### Provided material
::::::::::

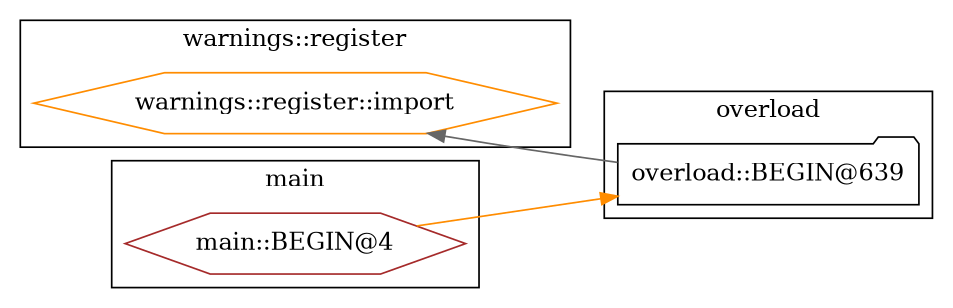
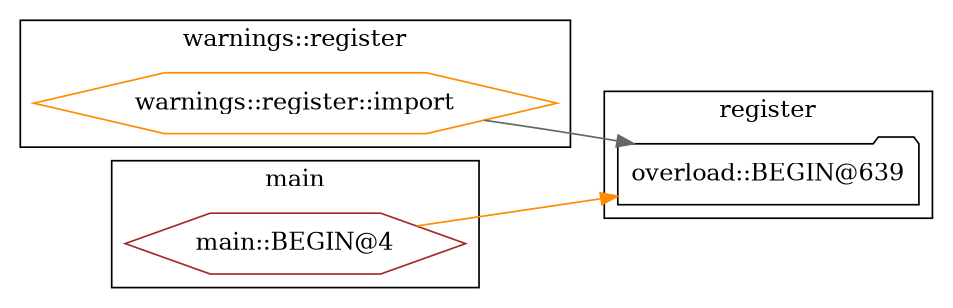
  digraph {
    rankdir=LR
    node [shape=hexagon]
    "warnings::register::import" [color=darkorange]
    n2 [color=black label="overload::BEGIN@639" shape=folder]
    "main::BEGIN@4" [color=brown]
    subgraph cluster_1 {
      label="warnings::register"
      "warnings::register::import"
    }
    subgraph cluster_2 {
-     label=overload
+     label=register
      n2
    }
    subgraph cluster_3 {
      label=main
      "main::BEGIN@4"
    }
-   n2 -> "warnings::register::import" [color=gray40]
+   "warnings::register::import" -> n2 [color=gray40]
    "main::BEGIN@4" -> n2 [color=darkorange]
  }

::::::::::

### Problem to work on
Copy every line of the records above word for word, but leave out the pictures.

### Output below
  digraph {
    rankdir=LR
    node [shape=hexagon]
    "warnings::register::import" [color=darkorange]
    n2 [color=black label="overload::BEGIN@639" shape=folder]
    "main::BEGIN@4" [color=brown]
    subgraph cluster_1 {
      label="warnings::register"
      "warnings::register::import"
    }
    subgraph cluster_2 {
-     label=overload
+     label=register
      n2
    }
    subgraph cluster_3 {
      label=main
      "main::BEGIN@4"
    }
-   n2 -> "warnings::register::import" [color=gray40]
+   "warnings::register::import" -> n2 [color=gray40]
    "main::BEGIN@4" -> n2 [color=darkorange]
  }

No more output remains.